- [Objective]: Starting at the line with "genus: Carex" and running through the end of the records below, rewrite the lines with "phylum" changed to "division" and everything else left as is. Return only those lines.
--- START ---
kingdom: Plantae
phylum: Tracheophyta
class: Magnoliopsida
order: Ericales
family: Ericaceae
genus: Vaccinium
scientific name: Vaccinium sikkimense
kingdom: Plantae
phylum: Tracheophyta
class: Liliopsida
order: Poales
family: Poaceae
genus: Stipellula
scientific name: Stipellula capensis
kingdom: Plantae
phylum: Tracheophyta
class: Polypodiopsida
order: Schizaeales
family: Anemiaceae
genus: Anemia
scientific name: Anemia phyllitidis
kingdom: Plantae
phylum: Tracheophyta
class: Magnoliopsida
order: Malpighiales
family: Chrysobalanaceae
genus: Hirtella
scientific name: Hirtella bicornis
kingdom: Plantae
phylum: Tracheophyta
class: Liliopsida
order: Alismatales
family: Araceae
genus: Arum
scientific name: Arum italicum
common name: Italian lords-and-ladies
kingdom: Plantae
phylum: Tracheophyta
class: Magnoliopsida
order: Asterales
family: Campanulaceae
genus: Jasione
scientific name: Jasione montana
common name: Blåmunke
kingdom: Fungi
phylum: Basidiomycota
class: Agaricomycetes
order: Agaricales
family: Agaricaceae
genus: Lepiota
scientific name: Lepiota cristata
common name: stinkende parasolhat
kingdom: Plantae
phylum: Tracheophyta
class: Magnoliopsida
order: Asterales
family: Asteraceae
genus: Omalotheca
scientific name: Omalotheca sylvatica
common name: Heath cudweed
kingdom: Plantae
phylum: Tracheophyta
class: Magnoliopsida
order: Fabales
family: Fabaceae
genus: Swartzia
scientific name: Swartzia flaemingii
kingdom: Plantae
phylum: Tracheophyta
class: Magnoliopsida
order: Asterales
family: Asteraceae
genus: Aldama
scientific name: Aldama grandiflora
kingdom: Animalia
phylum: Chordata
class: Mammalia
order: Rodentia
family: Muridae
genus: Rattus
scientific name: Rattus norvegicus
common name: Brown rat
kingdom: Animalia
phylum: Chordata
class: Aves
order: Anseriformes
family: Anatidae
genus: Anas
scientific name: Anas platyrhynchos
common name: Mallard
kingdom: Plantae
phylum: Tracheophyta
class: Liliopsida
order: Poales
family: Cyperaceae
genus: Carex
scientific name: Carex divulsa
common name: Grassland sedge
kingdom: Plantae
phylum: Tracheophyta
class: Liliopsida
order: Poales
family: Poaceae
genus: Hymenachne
--- END ---
- [Exercise answer]:
genus: Carex
scientific name: Carex divulsa
common name: Grassland sedge
kingdom: Plantae
division: Tracheophyta
class: Liliopsida
order: Poales
family: Poaceae
genus: Hymenachne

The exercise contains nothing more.